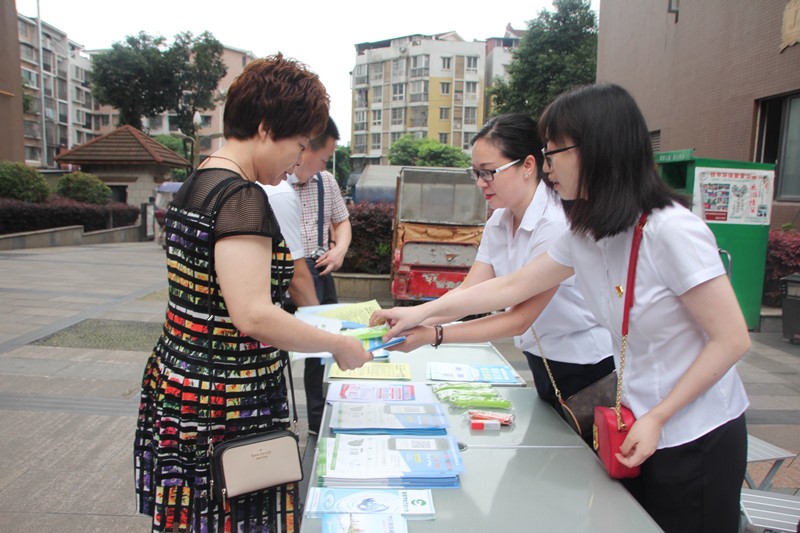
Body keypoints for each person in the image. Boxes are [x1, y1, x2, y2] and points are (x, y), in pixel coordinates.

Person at [372, 83, 751, 533]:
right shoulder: (585, 233)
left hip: (696, 432)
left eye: (554, 152)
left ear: (598, 149)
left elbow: (732, 340)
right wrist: (419, 314)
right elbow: (511, 286)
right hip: (634, 422)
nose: (547, 165)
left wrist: (660, 416)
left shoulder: (672, 231)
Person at [134, 54, 372, 533]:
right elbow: (253, 315)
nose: (298, 161)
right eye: (298, 144)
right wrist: (338, 344)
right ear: (265, 128)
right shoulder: (241, 198)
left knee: (194, 518)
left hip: (181, 382)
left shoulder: (197, 183)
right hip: (224, 400)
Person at [380, 113, 613, 436]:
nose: (480, 183)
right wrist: (414, 318)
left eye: (488, 172)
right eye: (476, 173)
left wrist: (433, 333)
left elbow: (518, 317)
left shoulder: (556, 224)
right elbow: (469, 292)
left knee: (581, 461)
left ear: (528, 165)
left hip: (586, 369)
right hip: (541, 360)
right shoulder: (499, 221)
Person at [289, 118, 351, 434]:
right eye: (325, 158)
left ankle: (317, 421)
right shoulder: (273, 184)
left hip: (318, 270)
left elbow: (342, 222)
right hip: (284, 274)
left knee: (320, 355)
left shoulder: (325, 182)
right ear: (304, 148)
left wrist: (339, 249)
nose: (325, 166)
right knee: (275, 348)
================================
What is being asked: With the pictures omitted, the records above are to be repeated exactly.

Written answer:
Body keypoints for each person in the image. Boxes are [x1, y1, x2, y2] and points are (x, y), in pixel coordinates.

Person at [372, 83, 751, 533]:
right shoulder: (585, 233)
left hip: (696, 432)
left eye: (554, 152)
left ear: (598, 149)
left elbow: (732, 340)
right wrist: (419, 314)
right elbow: (511, 286)
right hip: (634, 422)
nose: (547, 165)
left wrist: (660, 416)
left shoulder: (672, 231)
Person at [134, 54, 372, 533]:
right elbow: (253, 315)
nose: (298, 161)
right eye: (298, 144)
right wrist: (338, 344)
right ear: (265, 128)
right shoulder: (241, 198)
left knee: (194, 518)
left hip: (181, 382)
left shoulder: (197, 183)
right hip: (224, 400)
Person at [380, 113, 613, 436]:
nose: (480, 183)
right wrist: (414, 318)
left eye: (488, 172)
right eye: (476, 173)
left wrist: (433, 333)
left elbow: (518, 317)
left shoulder: (556, 224)
right elbow: (469, 292)
left knee: (581, 461)
left ear: (528, 165)
left hip: (586, 369)
right hip: (541, 360)
right shoulder: (499, 221)
Person at [289, 118, 351, 434]:
right eye: (325, 158)
left ankle: (317, 421)
right shoulder: (273, 184)
left hip: (318, 270)
left elbow: (342, 222)
right hip: (284, 274)
left knee: (320, 355)
left shoulder: (325, 182)
right ear: (304, 148)
left wrist: (339, 249)
nose: (325, 166)
right knee: (275, 348)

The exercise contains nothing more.